To find the rational roots (zeros) of the cubic equation 5x^3 + 6x^2 - 9x + 2 = 0, we can use the rational root theorem and synthetic division. The rational root theorem states that any rational root of the polynomial equation must be of the form p/q, where p is a factor of the constant term (2 in this case) and q is a factor of the leading coefficient (5 in this case).
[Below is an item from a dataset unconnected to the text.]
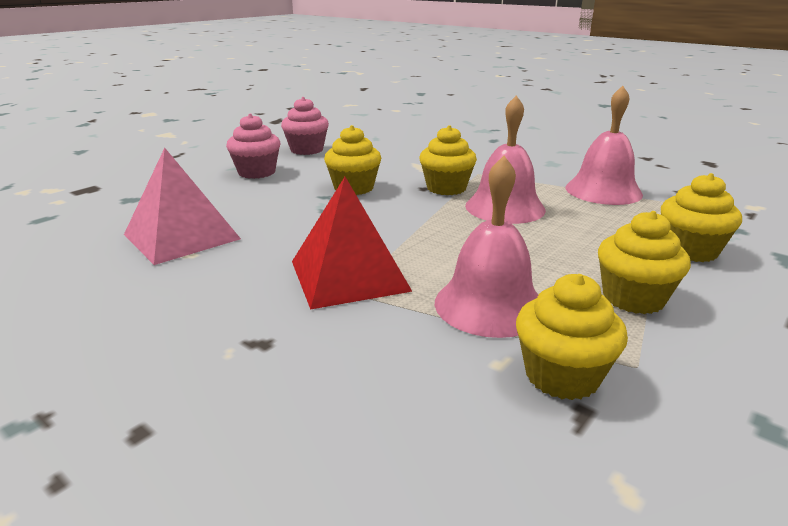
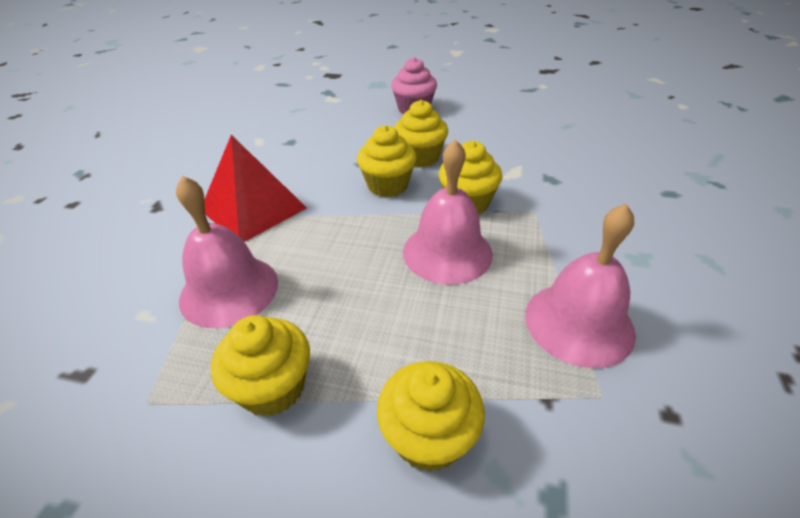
camera: 65 degrees right, 15 degrees up
pink pyramid [124,148,241,265] -> none
pink cupcake [281,97,329,155] -> none
yellow cupcake [516,274,628,400] -> yellow cupcake moved to [357,125,417,197]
Step 1: Find the factors of the constant term (2):
Factors of 2: ±1, ±2
Step 2: Find the factors of the leading coefficient (5):
Factors of 5: ±1, ±5
Step 3: Possible rational roots:
±1, ±2, ±1/5, ±2/5
Now, we'll test these potential roots using synthetic division:
1. For x = 1:
5(1)^3 + 6(1)^2 - 9(1) + 2 = 4 (not equal to 0)
2. For x = -1:
5(-1)^3 + 6(-1)^2 - 9(-1) + 2 = 10 (not equal to 0)
3. For x = 2:
5(2)^3 + 6(2)^2 - 9(2) + 2 = 30 (not equal to 0)
4. For x = -2:
5(-2)^3 + 6(-2)^2 - 9(-2) + 2 = -2 (not equal to 0)
5. For x = 1/5:
5(1/5)^3 + 6(1/5)^2 - 9(1/5) + 2 = 0 (equals 0)
Therefore, x = 1/5 is a rational root (zero) of the cubic equation 5x^3 + 6x^2 - 9x + 2 = 0. The other potential roots (±1, ±2, ±2/5) are not rational roots of this equation.